В 1997 г. Зюганов опубликовал свое главное программное изложение евразийских идей – книгу «География победы». Написанный в стиле учебника по геополитике трактат предсказуемо направлен против претензий Америки на первенство в международных делах. Вслед за Леонтьевым, князем Ухтомским и другими Зюганов призывает соотечественников отречься от Запада в пользу своей ориенталистской природы. «Россия в значительной степени принадлежит Востоку», – заявляет он. Также он находит много поводов для восхищения конфуцианскими ценностями. Вторя древним лозунгам царской пропаганды, он утверждает, что Россия на протяжении большей части своей истории более мирно жила со своими азиатскими соседями, чем с европейскими. В редкой ссылке на опыт предыдущих лидеров своей партии он добавляет: «В советское время традиция “поворота к Востоку” не только не прервалась, но получила новые импульсы развития. Именно среди народов Востока советская Россия находила союзников для противостояния нажиму и шантажу Запада». Сегодня Зюганов полагает, что россияне должны укреплять свои связи с Азией, потому что «Россию и Китай неумолимо сводит вместе единая историческая судьба»969
.Не существует простого ответа на вопрос Достоевского, чем является Азия для России. Русские, гораздо лучше знакомые с этой частью света, чем любые другие европейцы, всегда видели в Востоке множество оттенков. Враг или друг, опасность или судьба, «другой» или «я», либо, как сформулировал Владимир Соловьев, «Ксеркс или Христос»970
– восприятие Азии всегда выходило за рамки этих характеристик.

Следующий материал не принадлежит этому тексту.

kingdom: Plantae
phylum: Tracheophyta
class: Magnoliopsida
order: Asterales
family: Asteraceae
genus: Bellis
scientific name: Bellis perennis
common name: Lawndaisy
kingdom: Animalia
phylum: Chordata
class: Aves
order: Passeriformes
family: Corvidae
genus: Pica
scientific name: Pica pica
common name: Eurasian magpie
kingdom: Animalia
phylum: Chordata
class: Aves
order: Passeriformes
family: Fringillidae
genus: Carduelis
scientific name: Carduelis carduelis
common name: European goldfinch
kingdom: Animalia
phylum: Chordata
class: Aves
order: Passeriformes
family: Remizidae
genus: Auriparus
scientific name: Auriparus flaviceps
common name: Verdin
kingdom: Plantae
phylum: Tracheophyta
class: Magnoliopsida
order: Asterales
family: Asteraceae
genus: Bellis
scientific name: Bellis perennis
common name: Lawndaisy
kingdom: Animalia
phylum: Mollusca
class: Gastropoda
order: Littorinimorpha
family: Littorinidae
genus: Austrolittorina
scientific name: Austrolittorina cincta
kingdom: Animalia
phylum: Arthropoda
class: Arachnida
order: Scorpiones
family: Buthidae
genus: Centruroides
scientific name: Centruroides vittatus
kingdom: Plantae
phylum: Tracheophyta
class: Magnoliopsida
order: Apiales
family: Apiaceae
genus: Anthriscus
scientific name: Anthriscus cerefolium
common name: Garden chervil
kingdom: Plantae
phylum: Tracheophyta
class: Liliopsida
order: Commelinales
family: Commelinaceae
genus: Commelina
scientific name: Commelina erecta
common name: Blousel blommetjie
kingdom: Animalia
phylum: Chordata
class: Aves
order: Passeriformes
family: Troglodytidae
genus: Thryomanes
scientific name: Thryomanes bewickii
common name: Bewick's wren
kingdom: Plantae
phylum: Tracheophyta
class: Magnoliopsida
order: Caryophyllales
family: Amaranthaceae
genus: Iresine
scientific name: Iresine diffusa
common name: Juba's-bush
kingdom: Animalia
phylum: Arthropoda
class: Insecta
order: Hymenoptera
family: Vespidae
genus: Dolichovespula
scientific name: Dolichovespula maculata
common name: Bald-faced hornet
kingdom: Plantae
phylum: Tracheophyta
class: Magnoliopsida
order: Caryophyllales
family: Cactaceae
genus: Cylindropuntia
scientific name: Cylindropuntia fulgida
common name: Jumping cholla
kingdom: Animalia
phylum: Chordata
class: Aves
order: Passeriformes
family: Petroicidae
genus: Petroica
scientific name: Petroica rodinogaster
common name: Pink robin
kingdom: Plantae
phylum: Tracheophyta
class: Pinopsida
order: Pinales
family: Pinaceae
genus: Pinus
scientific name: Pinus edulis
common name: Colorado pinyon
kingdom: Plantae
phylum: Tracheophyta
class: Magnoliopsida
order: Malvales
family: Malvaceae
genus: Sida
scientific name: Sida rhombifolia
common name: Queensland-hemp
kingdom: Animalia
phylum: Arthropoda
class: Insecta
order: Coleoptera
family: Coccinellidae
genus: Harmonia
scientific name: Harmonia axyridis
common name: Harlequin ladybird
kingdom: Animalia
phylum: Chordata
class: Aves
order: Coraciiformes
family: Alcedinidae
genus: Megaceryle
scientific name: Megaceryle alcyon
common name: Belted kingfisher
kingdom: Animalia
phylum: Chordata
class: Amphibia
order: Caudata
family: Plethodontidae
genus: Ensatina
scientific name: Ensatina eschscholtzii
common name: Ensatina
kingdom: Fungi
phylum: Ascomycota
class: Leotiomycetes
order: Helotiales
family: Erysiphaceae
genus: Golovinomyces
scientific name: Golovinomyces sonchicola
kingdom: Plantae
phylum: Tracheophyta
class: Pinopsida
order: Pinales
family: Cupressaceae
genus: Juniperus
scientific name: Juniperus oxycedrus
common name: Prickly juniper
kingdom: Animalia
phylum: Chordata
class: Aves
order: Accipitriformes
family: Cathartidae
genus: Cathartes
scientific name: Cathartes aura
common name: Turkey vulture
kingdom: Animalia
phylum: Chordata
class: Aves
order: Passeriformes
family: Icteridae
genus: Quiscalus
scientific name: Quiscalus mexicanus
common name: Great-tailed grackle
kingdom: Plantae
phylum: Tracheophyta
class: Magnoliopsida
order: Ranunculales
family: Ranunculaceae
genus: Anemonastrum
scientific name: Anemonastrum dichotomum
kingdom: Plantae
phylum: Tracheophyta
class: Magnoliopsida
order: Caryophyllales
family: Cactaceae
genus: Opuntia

Как и в случае с Западом, восприятие Востока всегда служило источником мечтаний и кошмаров, но более тесное общение с восточным населением породило уникальный симбиоз фантазии и реальности.В заключение скажем о том, что российские востоковеды не сводили предмет своих исследований к одному шаблону – изучению «другого» в терминах Э. Саида. Взгляды их различались, но в целом в академических кругах не преобладали ни страх, ни презрение. Одни профессора были твердо убеждены в своем культурном превосходстве и смотрели на Восток снисходительно. Другие симпатизировали азиатским амбициям властей. Но большинство уважали изучаемые народы и даже находили их привлекательными. Тот факт, что они являлись государственными чиновниками, не имел большого значения. Именно в России, как ни в какой другой стране, академическое изучение Азии было тесно связано с государственными интересами. Языки преподавались в университетах для подготовки чиновников, которым предстояло помочь государству управлять имеющимися восточными территориями и осваивать новые. Но, как и в любой другой стране, их внутренняя мотивация не обязательно ограничивалась государственными соображениями. Это отношение хорошо описано в книге Жан-Жака Варденбурга, посвященной европейскому восприятию ислама: «Понимание – это больше, чем знание; более того, это нечто иное… Когда [понимание] включает другого, иноземца, претензии на знание могут быть оправданы только если ученый демонстрирует определенное уважение к этому другому. Возможно, дело в том, что он признает за ним человека. Понимание чего-либо предполагает наличие свободного разума, разума, способного адаптироваться к изучаемому вопросу»971
.Самым любопытным элементом в российских размышлениях об Азии было распространенное представление об общем наследии. Большинство дворянских фамилий гордилось наличием предков-татар, а население в целом меньше боялось смешанных браков, чем другие европейцы. Разумеется, мало кто из жителей России с ностальгией вспоминал о двух с половиной веках подчинения Золотой Орде, но последствия монгольского ига до сих пор остаются предметом оживленных дебатов. С тех пор как в конце XVI в. казаки Ермака и его преемники завоевали Сибирь, значительная часть России располагается на азиатском континенте. И даже Ленин, остававшийся человеком сугубо западного мировоззрения, понимал, что «Россия географически, экономически и исторически относится не только к Европе, но и к Азии»972
.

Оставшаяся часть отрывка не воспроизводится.